C’est vrai que le débat initié par Dan Gagnon a le mérite de soulever la problématique suivante : depuis que les lieux culturels bruxellois ont connu une forte baisse de fréquentation, à cause du lock-down, l’année passée, il faut tenter de faire revenir les gens au théâtre. Or, dans le même temps, ceux-ci sont de plus en plus habitués à payer peu, à bénéficier de réductions… A cet égard, une réflexion sur le prix des spectacles est plus que bienvenue. Les gens sont prêts à mettre 12 000 euros pour une voiture, mais quand on leur demande 10 euros pour assister à une pièce de théâtre, ils ne comprennent pas pourquoi. Toutefois, je ne suis pas convaincu que faire payer les spectacles au chapeau constituerait la solution. Comme je l’ai dit, à partir du moment où les frais pour un spectacle s’accumulent, cela risque d’engendrer des raccourcis qui seraient dommageables pour les acteurs.
Que voulez-vous dire ?
On a tendance à confondre le culturel et l’artistique. Quand on dit qu’il faut que la culture soit accessible à tous, je suis d’accord. Mais, pour qu’il y ait de la culture, il faut aussi qu’il y ait des artistes. Et derrière le prix des spectacles, il y a cette autre réalité économique : des comédiens qui connaissent généralement une grande précarité au niveau de leur emploi. Si on s’en référait simplement au cadre légal, en prenant en compte un salaire de base pour les acteurs, et si on travaillait uniquement au chapeau, dans certaines salles de Belgique, on n’arriverait sans doute jamais à clôturer les budgets.

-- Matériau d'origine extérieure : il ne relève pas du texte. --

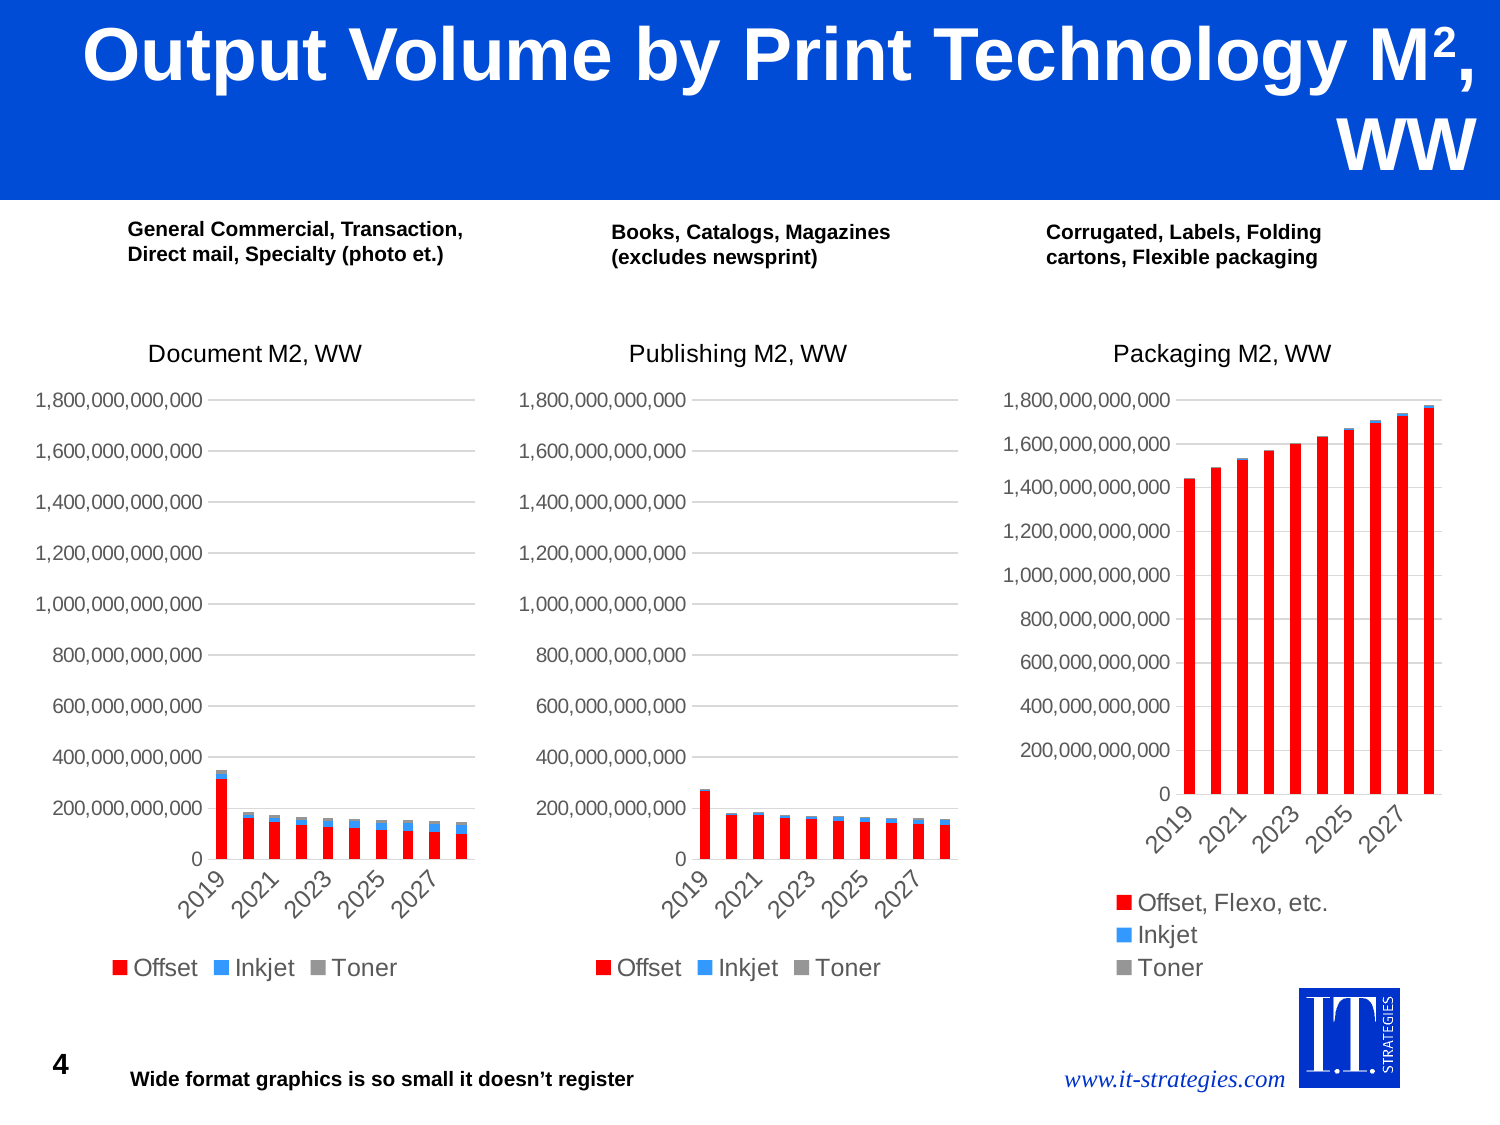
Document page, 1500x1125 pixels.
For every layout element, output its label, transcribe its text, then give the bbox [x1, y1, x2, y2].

title Output Volume by Print Technology M2, WW [0, 1, 1493, 190]
chart [993, 311, 1452, 988]
text_box Books, Catalogs, Magazines (excludes newsprint) [596, 211, 979, 277]
text_box General Commercial, Transaction, Direct mail, Specialty (photo et.) [112, 208, 496, 273]
chart [25, 311, 485, 988]
text_box Corrugated, Labels, Folding cartons, Flexible packaging [1031, 211, 1414, 277]
text_box Wide format graphics is so small it doesn’t register [115, 1058, 655, 1099]
picture [1299, 988, 1400, 1088]
slide_number 4 [37, 1024, 351, 1101]
chart [509, 311, 968, 988]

Pourtant, dans certains lieux, on peut tout de même assister à des spectacles pour des montants dérisoires. Comment est-ce donc possible ?
Si je prends l’exemple d’un centre culturel comme les Riches-Claires, à Bruxelles, je sais que certaines compagnies acceptent d’y jouer sans être sûres de rentrer dans leurs frais - parce qu’elles veulent se faire connaître. Ainsi, dans le monde culturel, s’il y a des événements qui reposent sur certaines garanties financières, il y en a d’autres qui s’organisent sans certitudes de s’y retrouver. Et donc - c’est un peu ce que pose en sous-main la proposition de Dan Gagnon - est-ce que le spectateur doit être au courant de tout ça ? Pourquoi pas… Mais, alors, il faut ouvrir un autre débat : est-ce qu’il faut informer les gens sur ce que couvre le prix de leur place de spectacle ? A la ministre de l’envisager.

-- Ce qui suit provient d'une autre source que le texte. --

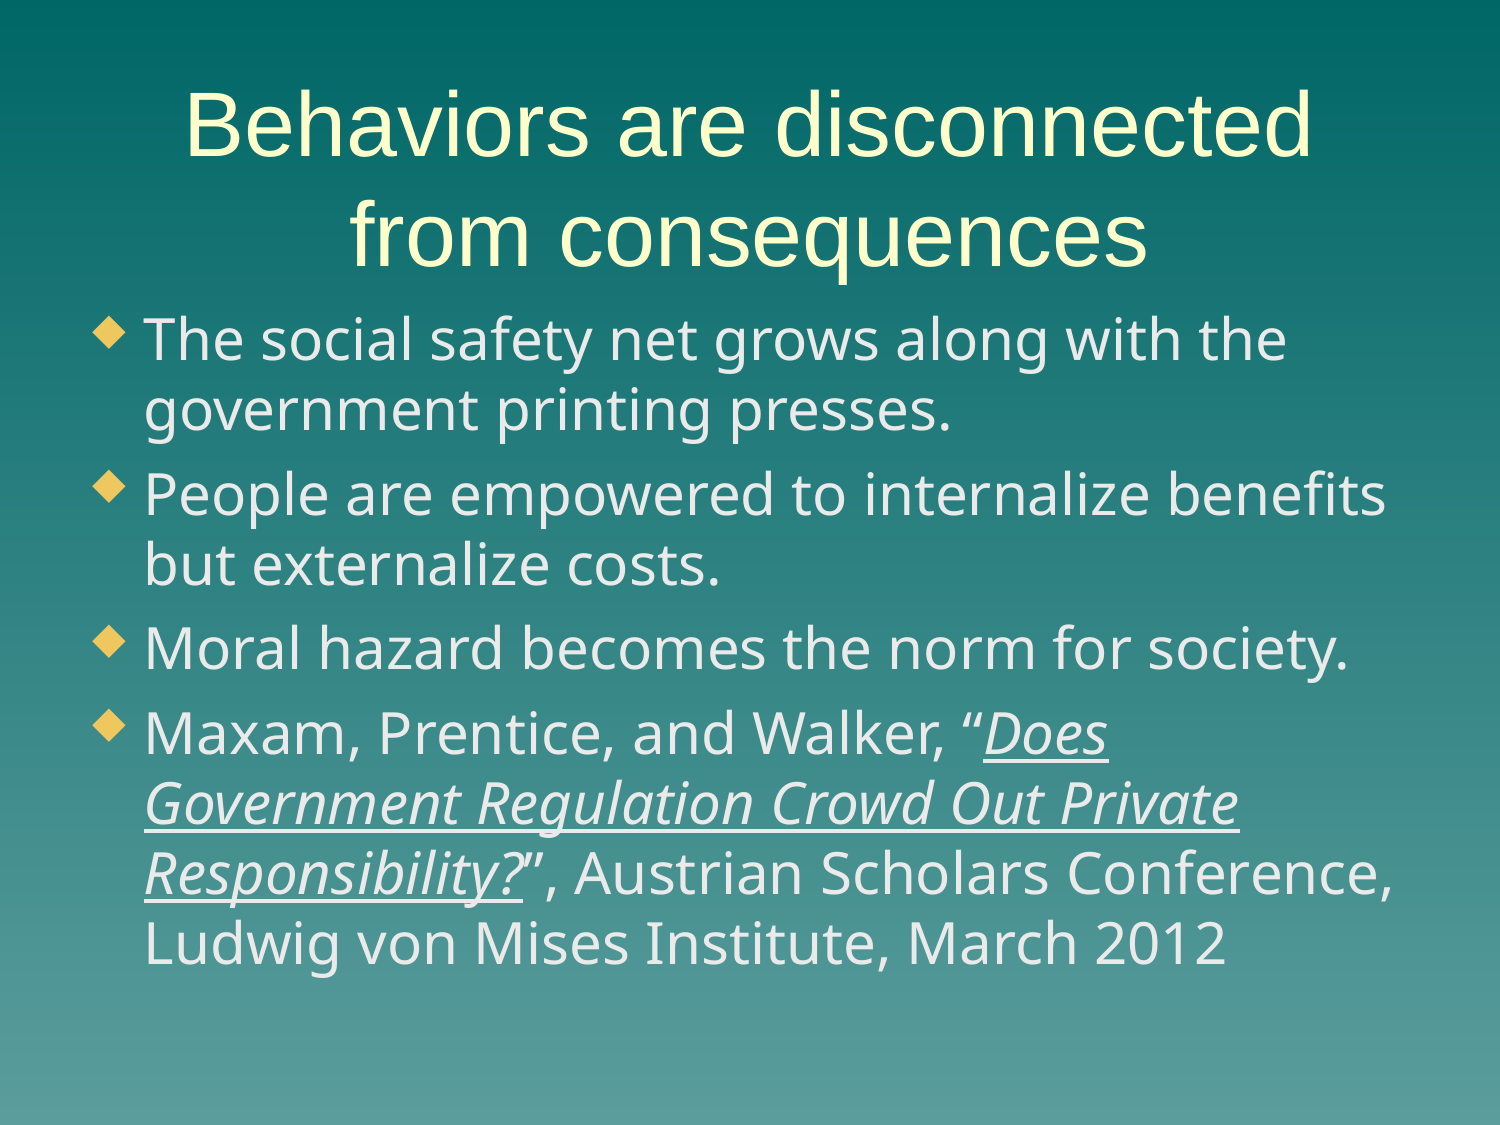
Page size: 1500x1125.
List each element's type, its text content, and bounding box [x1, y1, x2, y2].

title Behaviors are disconnected from consequences [75, 50, 1425, 350]
text_box The social safety net grows along with the government printing presses. People are empowered to internalize benefits but externalize costs. Moral hazard becomes the norm for society. Maxam, Prentice, and Walker, “Does Government Regulation Crowd Out Private Responsibility?”, Austrian Scholars Conference, Ludwig von Mises Institute, March 2012 [73, 287, 1424, 1125]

Dans ce cas, les spectateurs n’hésiteraient-ils plus à payer jusqu’à 40 euros pour assister à une pièce de théâtre ?
On a créé une chambre où l’ensemble des acteurs du théâtre professionnel se retrouvent et, ensemble, on se rend compte qu’on est les meilleurs gestionnaires dont le libéralisme puisse rêver. Chez nous, chaque euro est éminemment compté. C’est vrai que, généralement, les gens ne soupçonnent pas qu’en donnant leur argent à une opération artistique, ils font souvent une bonne affaire. Je peux vous assurer que je ne connais pas beaucoup d’exemples d’opérateurs culturels qui se sont enrichis à titre privé en Belgique. Au contraire, nous vivons de rêves et de plaisir.